Excerpted data Start Marker
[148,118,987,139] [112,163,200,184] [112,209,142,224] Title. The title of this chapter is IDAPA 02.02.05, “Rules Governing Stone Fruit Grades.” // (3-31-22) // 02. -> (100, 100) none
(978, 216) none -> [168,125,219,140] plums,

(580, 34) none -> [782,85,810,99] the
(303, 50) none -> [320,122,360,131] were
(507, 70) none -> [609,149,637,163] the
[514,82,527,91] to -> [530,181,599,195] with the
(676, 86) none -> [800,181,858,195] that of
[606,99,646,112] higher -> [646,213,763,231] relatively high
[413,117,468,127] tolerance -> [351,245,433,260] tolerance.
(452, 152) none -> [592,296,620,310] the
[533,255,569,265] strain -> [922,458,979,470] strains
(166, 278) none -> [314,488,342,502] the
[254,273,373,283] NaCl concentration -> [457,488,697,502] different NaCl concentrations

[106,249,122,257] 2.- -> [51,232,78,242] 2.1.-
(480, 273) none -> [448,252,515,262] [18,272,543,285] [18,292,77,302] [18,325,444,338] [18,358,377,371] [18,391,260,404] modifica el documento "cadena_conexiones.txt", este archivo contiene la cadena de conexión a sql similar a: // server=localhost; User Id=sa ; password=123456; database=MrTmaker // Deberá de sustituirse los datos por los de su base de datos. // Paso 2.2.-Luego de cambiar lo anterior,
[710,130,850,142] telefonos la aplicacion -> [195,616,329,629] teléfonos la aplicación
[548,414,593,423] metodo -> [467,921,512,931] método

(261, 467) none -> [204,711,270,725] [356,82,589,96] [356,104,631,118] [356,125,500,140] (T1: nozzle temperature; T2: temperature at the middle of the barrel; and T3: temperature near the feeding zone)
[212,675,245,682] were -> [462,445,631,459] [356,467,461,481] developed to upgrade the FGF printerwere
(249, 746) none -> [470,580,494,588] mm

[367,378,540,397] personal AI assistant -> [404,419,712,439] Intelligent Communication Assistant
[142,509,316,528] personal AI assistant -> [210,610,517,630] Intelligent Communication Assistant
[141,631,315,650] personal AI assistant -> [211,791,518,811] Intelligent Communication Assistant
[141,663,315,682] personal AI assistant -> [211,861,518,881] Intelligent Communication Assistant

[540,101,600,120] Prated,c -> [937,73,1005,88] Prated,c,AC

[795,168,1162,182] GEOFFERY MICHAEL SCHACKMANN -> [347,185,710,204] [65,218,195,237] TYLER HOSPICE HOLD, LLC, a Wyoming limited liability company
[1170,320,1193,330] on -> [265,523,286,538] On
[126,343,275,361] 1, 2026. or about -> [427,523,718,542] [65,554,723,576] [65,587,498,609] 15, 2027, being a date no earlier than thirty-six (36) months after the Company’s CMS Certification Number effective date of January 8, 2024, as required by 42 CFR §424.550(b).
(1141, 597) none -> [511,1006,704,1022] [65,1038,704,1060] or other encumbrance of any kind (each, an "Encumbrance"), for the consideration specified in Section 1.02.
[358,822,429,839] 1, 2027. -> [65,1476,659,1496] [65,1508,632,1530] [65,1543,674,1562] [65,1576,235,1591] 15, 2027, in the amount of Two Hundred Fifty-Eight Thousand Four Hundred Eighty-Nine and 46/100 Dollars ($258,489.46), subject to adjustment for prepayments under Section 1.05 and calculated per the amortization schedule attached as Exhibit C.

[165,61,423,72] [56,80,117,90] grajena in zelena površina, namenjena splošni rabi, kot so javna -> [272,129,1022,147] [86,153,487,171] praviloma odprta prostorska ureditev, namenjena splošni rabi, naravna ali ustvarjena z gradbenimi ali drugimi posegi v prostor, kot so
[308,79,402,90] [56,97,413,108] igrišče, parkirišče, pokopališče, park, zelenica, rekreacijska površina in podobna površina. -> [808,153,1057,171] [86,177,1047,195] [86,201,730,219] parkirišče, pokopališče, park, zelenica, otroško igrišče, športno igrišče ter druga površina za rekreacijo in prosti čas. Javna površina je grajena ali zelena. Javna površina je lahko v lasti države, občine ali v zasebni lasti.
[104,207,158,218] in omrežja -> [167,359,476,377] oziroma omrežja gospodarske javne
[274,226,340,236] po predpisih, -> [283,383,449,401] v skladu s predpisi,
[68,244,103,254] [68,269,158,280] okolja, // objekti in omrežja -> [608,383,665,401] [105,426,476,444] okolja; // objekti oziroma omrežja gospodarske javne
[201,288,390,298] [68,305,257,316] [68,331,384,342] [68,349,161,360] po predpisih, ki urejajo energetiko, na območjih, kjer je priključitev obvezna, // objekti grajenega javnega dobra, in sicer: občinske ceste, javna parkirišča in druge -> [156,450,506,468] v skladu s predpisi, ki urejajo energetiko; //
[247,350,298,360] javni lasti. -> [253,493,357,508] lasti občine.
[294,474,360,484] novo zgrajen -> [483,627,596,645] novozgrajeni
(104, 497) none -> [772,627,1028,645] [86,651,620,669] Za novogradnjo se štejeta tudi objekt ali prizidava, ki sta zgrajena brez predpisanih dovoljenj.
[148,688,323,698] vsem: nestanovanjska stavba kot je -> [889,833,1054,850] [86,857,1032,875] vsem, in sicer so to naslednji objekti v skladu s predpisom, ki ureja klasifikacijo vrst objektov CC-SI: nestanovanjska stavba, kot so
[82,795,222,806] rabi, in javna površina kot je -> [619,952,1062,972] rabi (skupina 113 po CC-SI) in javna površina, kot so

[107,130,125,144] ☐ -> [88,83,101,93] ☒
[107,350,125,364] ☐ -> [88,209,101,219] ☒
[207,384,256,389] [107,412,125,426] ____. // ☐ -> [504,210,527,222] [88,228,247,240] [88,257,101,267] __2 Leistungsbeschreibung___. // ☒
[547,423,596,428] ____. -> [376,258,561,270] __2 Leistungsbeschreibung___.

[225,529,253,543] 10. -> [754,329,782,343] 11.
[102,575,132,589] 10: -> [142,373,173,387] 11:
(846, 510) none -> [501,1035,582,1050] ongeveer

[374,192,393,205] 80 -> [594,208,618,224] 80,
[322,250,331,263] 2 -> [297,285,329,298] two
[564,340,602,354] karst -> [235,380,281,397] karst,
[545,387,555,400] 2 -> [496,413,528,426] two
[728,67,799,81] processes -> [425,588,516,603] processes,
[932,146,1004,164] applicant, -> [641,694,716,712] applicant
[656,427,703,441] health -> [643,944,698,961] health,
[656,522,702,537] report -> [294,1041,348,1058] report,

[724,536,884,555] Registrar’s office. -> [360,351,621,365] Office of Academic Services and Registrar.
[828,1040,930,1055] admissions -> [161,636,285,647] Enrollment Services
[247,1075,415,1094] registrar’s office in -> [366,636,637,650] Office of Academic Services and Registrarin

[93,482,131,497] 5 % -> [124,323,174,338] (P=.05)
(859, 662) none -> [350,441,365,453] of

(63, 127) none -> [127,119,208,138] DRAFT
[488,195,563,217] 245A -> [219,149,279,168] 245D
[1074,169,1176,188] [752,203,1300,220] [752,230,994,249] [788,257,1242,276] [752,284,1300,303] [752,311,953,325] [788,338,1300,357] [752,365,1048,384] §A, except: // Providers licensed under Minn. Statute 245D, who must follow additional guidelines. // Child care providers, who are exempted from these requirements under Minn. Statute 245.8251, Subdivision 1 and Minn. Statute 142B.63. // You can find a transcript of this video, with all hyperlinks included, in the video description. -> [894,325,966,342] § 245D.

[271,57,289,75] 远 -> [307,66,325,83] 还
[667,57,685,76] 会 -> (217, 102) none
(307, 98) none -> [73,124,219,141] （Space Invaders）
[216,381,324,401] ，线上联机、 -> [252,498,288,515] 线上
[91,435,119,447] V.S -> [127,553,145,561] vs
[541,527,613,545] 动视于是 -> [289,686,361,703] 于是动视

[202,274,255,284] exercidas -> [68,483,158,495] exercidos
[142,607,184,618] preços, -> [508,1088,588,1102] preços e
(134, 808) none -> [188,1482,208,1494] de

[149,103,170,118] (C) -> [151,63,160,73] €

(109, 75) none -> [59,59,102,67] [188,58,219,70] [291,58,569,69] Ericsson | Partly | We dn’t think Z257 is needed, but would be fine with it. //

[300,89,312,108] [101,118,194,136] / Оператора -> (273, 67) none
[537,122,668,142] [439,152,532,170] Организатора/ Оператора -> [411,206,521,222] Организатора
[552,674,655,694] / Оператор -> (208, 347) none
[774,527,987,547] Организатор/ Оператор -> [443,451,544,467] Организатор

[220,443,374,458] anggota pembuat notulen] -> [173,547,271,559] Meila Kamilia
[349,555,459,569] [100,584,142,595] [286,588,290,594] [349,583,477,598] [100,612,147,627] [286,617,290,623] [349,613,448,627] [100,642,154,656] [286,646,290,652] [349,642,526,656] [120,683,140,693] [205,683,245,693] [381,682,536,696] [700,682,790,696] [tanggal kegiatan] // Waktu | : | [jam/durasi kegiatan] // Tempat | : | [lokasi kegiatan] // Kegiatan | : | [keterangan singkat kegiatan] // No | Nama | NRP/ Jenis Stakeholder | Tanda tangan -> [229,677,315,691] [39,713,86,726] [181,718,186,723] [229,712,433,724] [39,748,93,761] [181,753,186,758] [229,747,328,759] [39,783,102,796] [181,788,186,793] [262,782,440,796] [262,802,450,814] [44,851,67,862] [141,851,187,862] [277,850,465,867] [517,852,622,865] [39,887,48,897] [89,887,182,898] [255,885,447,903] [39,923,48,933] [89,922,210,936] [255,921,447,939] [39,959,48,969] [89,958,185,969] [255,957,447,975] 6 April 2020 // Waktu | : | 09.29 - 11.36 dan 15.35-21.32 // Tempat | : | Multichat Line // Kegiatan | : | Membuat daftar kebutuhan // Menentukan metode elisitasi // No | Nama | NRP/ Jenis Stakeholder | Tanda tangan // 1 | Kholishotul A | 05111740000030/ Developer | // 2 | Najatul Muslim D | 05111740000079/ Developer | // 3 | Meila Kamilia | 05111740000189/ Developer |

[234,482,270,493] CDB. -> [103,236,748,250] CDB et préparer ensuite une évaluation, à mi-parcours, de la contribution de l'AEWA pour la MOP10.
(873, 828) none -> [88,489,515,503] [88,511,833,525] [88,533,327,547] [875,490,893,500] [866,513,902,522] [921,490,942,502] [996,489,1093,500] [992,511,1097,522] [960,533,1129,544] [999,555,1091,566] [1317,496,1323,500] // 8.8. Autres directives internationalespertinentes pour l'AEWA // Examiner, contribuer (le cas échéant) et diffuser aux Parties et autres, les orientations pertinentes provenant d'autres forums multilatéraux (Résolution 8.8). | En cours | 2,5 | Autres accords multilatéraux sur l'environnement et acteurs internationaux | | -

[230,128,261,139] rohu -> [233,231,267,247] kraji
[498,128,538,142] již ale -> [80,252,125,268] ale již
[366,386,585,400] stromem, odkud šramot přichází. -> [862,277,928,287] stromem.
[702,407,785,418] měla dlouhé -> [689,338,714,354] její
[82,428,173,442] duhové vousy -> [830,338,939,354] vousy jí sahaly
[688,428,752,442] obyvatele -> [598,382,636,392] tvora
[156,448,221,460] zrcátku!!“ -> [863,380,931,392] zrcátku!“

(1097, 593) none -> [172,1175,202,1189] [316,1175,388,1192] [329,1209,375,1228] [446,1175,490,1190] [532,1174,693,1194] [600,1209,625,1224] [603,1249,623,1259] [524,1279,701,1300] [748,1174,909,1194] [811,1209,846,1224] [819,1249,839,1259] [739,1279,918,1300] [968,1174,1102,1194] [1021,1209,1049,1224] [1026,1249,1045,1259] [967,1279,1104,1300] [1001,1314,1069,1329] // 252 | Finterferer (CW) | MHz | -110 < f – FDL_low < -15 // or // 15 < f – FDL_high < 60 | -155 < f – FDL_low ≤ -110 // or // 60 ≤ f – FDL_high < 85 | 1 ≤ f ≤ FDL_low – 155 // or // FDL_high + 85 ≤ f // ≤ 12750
Excerpted data End Marker
→ **To do**
Each line in which the string "Academic" is found must be copied from the data.

→ **Answer box**
[724,536,884,555] Registrar’s office. -> [360,351,621,365] Office of Academic Services and Registrar.
[247,1075,415,1094] registrar’s office in -> [366,636,637,650] Office of Academic Services and Registrarin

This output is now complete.